The main development and fast testing branch. It has no public exposure worth mentioning, but contains the same code as snapshot and release.

snapshot

This runs about once a day (although is having issues at the moment https://github.com/orgs/geneontology/projects/149), automatically feeding snapshot.go.org. This is a matched set of annotation/GO-CAM data and an ontology build. It has no version, but can act as an un-QCed current state of the GO data for specifc types of users.

release

This runs about once a month (although is having issues at the moment https://github.com/orgs/geneontology/projects/149), automatically feeding current.go.org and release.go.org. This is a matched set of annotation/GO-CAM data and an ontology build. It has both a dated version and a DOI; it has been automatically and manually QCed to ensure no oddities.

This pipeline automatically feeds the "staging" version of AmiGO for testing, but requires a manual deployment to AmiGO once the release is finalized.

issue-35-neo-test

This runs about once a week, Wednesday morning, unless manually triggered. Its purpose is to keep the noctua-golr endpoint (curation systems) up-to-date, where it requires a manual deployment. It produces a "super ontology", of both GO and NEO (all editable entities in the GO cinematic universe), which is realized as a Solr index. In addition to this, it produces go-lego-reacto.owl (used by minerva) and blazegraph-go-lego-reacto-neo.jnl.gz (also used by minerva), which are minerva file default locations.
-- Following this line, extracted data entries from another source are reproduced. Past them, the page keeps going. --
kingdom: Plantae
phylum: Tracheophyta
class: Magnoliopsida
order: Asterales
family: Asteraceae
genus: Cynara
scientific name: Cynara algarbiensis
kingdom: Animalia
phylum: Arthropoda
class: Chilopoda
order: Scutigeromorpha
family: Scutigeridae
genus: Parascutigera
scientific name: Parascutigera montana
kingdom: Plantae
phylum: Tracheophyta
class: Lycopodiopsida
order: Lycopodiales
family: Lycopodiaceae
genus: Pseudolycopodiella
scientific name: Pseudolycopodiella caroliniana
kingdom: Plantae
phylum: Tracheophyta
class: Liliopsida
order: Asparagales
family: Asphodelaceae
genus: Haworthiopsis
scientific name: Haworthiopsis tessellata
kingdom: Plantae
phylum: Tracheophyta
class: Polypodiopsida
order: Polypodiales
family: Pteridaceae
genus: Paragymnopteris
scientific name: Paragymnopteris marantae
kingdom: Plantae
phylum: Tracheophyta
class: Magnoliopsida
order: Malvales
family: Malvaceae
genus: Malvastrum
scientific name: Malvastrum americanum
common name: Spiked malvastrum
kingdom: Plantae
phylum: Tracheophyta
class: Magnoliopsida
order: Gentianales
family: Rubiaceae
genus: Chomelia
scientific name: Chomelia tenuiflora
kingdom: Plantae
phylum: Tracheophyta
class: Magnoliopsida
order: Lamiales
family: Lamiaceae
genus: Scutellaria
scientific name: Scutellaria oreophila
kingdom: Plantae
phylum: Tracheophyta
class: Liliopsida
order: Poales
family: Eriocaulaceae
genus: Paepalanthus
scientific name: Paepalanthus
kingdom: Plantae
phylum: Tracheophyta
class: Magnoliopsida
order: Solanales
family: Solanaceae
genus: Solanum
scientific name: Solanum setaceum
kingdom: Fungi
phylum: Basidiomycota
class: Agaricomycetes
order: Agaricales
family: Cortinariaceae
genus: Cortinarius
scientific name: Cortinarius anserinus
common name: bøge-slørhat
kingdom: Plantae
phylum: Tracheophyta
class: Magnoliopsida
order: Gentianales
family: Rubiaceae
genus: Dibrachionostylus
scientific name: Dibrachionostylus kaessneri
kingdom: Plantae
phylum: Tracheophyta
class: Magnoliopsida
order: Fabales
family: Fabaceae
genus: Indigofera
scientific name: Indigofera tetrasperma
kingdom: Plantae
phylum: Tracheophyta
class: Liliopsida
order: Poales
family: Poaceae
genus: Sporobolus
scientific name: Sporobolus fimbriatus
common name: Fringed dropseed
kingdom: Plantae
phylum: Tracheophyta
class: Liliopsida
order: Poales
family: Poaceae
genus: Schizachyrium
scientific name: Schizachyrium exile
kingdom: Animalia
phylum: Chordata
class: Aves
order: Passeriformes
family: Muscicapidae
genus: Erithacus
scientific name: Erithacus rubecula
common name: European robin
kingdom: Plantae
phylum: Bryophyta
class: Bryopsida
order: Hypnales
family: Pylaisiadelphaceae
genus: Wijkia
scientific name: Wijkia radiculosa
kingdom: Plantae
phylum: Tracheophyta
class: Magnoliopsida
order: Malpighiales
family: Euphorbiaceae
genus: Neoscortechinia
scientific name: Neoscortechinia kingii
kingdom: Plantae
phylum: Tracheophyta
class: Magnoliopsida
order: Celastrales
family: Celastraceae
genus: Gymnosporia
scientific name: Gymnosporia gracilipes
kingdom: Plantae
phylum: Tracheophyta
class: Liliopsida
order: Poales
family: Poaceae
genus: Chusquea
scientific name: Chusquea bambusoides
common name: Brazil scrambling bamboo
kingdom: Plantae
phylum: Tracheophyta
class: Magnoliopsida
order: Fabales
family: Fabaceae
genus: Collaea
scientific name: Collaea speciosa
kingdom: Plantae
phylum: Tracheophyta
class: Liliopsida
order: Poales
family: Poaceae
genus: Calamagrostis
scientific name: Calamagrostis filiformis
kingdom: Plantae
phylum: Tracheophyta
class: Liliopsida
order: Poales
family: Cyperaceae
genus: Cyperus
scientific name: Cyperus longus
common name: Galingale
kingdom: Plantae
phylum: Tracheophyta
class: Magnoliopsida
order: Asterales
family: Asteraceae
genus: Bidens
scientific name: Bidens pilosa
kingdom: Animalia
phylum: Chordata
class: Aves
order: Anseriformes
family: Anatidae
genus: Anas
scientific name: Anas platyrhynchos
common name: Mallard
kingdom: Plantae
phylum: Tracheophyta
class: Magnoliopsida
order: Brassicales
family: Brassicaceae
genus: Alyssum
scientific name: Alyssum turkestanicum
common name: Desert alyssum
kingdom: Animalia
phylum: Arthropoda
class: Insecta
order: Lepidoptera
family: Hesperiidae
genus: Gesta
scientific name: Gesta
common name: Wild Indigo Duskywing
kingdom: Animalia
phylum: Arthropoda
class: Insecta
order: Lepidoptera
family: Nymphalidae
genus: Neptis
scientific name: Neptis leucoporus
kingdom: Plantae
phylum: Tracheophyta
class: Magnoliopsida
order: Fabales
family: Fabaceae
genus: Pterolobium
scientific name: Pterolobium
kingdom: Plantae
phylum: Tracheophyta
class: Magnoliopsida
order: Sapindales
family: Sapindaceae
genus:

issue-go-site-1530-summary-emails

This runs daily at 4pm and sends the summary emails. This branch is (ideally) temporary, while we work on migrating cron-based emails to GHA (see https://github.com/geneontology/go-site/issues/1530).

issue-265-go-cam-products

This branch is (ideally) temporary. It creates JSON files for consumption by the GO-CAM API, and is run manually as part of the release process.

go-ontology-dev

This is a standing branch that runs the entire ontology build, as part of an extended QC, as GH checks are quite narrow. If it passes, the product is pushed out to https://ontology-build.geneontology.org, for curation sites and other places that want the latest ontology, but cannot produce it themselves. It has no version.

(NOTE: Previously, this was a standing branch that we wanted to use in the future to test changes to the full ontology build without disrupting the other branches. For this, it is pared down to just setup and the ontology build and is tied to the dev branch of go-ontology.)

noctua-models-migrations

This standing branch is used to simulate what an ontology update looks like from minerva's perspective WRT obsoletions, etc. The migration is simulated against the products produced by issue-265-go-cam-products.

goa-copy-to-mirror

This is a standing branch that populates the GO mirror of GOA products used in our pipeline. It runs every other day and is the proximate source of GOA annotation. See https://github.com/geneontology/pipeline/issues/305 and https://github.com/geneontology/pipeline/issues/337 .

Quality control/assurance

Manual QC steps

There is a step in the pipeline that halts the pipeline: https://build.geneontology.org/job/geneontology/job/pipeline/job/release/ Currently pgaudet is reponsible for checking the release. Notes for the checks are here: https://docs.google.com/document/d/1IMA54ycbHZxkFbIAyjRvzm_ybAaAj2V8q-Q670mE07U/edit#

Products are here: http://skyhook.berkeleybop.org/release/ AmiGO is here: https://amigo-staging.geneontology.io/amigo

Anomalies are evaluated, reported to the upstream sources and fixed, or ignored if the problem is no worse than the previous release.

Run finalization

After a successful run, a manual "finalization" needs to be completed. See https://github.com/geneontology/operations/blob/master/README.pipeline-finalization.md .

Troubleshooting deployment (TODO: likely needs updating)

Manual finalization from Zenodo failure

This checklist can be used to manually finish a release that has unrecoverably failed while operating with Zenodo. See worknotes for 2021-07-07 for last go through and changes.